“[T]ruth is always subversive.”

“[T]ruth is always subversive,” writes Anne Lamott.

And how.  The truth is also always dramatic, emerging in our lives like the climax in a great tragic play.  Long before the appearance of the film entitled Stranger than Fiction, starring Will Farrell, people commented on how much more revealing, shocking, horrifying, devastating, etc. the events of real life are then anything conceived of from nothing, by the mind alone.  If asked to apply a value to “the truth,” ie. is it inherently good or bad, our initial inclination is to say that the truth is good, evoking the cliche that honesty is always the best policy.  But Lamott’s claim suggests that the truth is traitorous, treacherous, seditious, destructive.  So while the act of truth telling itself carries a positive value, the content conveyed is often another matter entirely, particularly when the truth is withheld for extended periods of time, say a year or even a lifetime. What we don’t know, aren’t told, almost always does hurt us. I wonder, then, if truth is always subversive, what is falsehood always? secretive? selfish? oppressive? and all too commonplace?

Both truth and falsehood are dramatic: in fact, these two concepts have laid at the heart of the debate about the (de)merits of theatre since the genre’s inception.  Defenders of drama assert its ability to reveal truths about the human condition; opponents of drama (those who espouse what scholar Jonas Barish described years ago as the anti-theatrical prejudice) scorn its ability to conceal, deceive, and corrupt humankind, largely because acting, by its very nature, compels one to appear to be someone other than oneself.  In everyday life and on stage, we must experience both sides of the truth/falsehood binary: we must know pain in order to appreciate pleasure, we must know the darkness of being duped, of foul play, in order to know the light and liberation of fair play.
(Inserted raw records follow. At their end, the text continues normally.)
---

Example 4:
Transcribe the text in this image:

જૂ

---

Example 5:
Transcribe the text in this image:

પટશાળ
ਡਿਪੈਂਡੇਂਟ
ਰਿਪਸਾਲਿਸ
In the final chapter of Bird by Bird: Some Instructions on Writing and Life, from where the opening quote of this post is taken, Lamott discusses how writers can channel their mundane and extraordinary life experiences into creating powerful literature. From the quirky old coupon lady in line in front of you at the grocery store to the crazy duplicitous ex, they all can (and should, LaMott insists) have a place in your writing.  The key is to sculpt these authentic experiences, observations, revelations, into something entirely original.  I’ll let one of Lamott’s humorous tips serve as a conclusion to this brief blog musing on truth in life and writing: “If you disguise this person carefully so that he cannot be recognized by the physical or professional facts of his life, you can use him in your work. And the best advice I can give you is to give him a teenie little penis so he will be less likely to come forward.”